The Plantlike
Character of Logic

aving some degree of experience in this matter, I report here that logic, as an abstract operation, has an apparent character. The expectation is that it should be that of "cold and mechanical".

I do not find this to be the case. At least not insofar as applied logic is concerned.

Pure logic would be that as in number theory (the afforementioned cold and mechanical). Applied logic is that which has been "alloyed" with conditionals.

The conditionals used herein are the two corollaries of the Fundamental Postulate:

  • Principle of Embodiment
  • Principle of Interaction
Because these are necessary to force out the observed universe, the logic derived takes on a variant character. The nearest description I can manage is that of a vine tendril. It seems to seek out whatever is possible, grab that then go on to the next thing.

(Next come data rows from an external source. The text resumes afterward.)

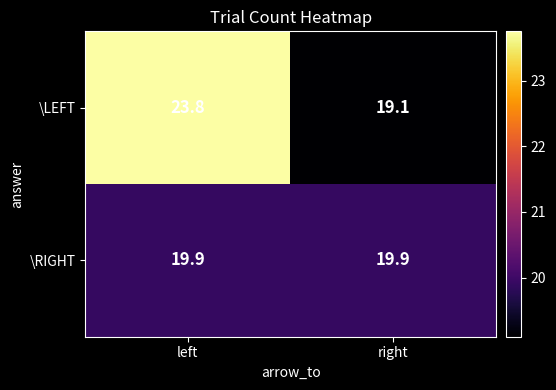

Between left and right, which series saw the biggest shift?

\LEFT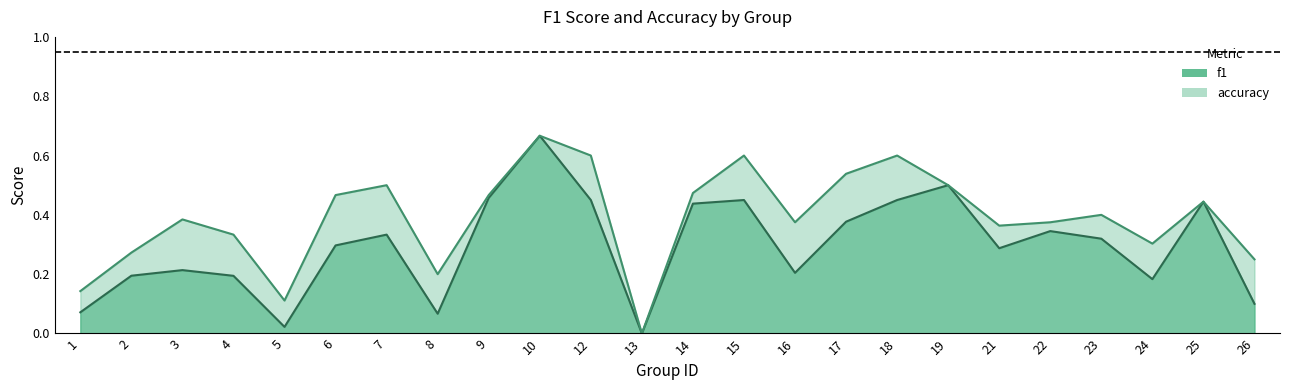

Does the chart have visible grid lines?

No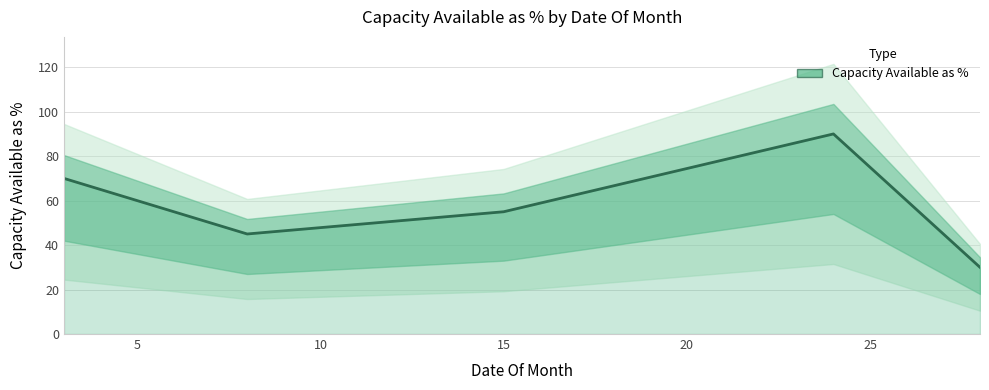

Reading left to right, transcribe all the data shown in this chart.

70	60	50	45	55	90	30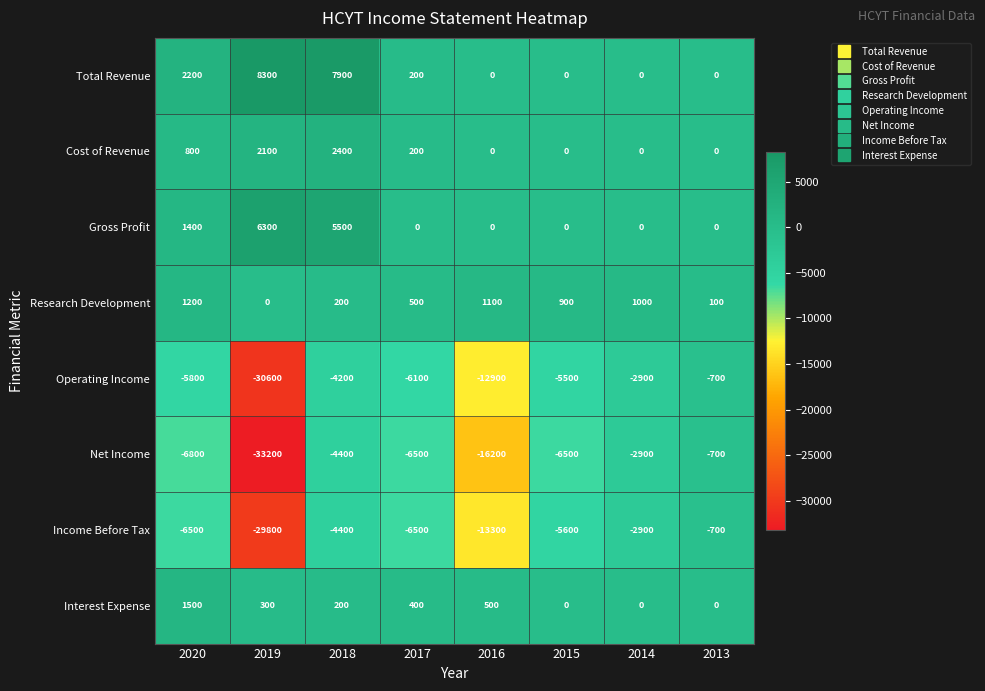

What is the minimum value shown in the chart?

-33200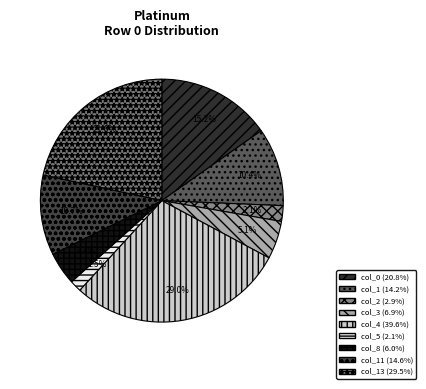

Count the number of slices in the pie.

9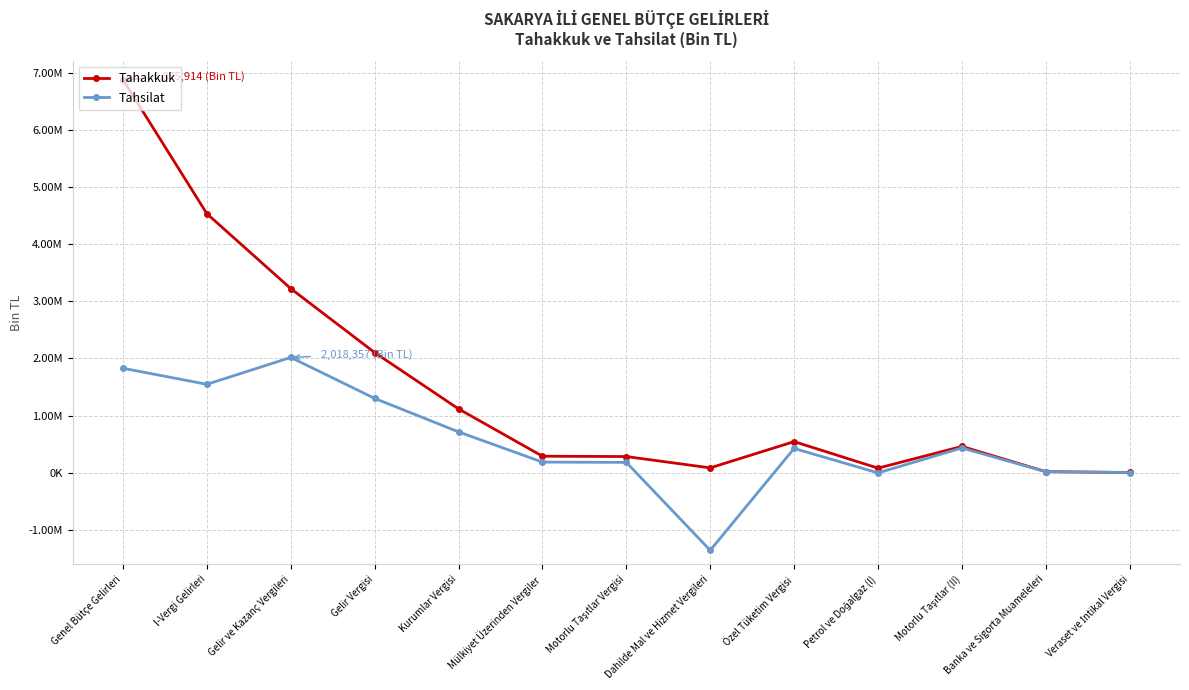

What are all the series names shown in the legend?

Tahakkuk, Tahsilat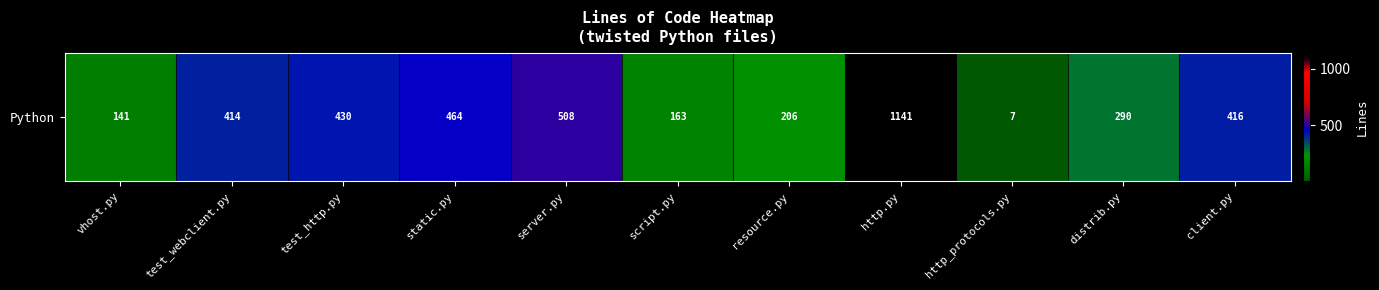

The value at server.py is 863. True or false?

False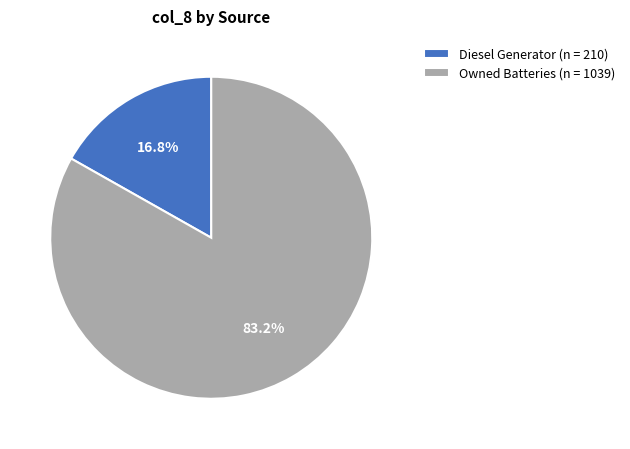

To the nearest percent, what is the difference between the largest and smallest slice percentages?

66%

I fully understand that I am possibly giving to an inanimate thing my own characteristics (though it really isn't inanimate, i.e. we're here). However, I sense something extra with a sensibility. It withdraws from unprofitable pathways and may possibly leave vestigial parts lying around for no apparent reason.

If this is so (as unlikely as it may seem) one must be prepared for a few "unexplainables", things which are there because they can be but aren't really necessary.

The reader should take this section very lightly as it in no way affects the outcome of things factually whether right of wrong.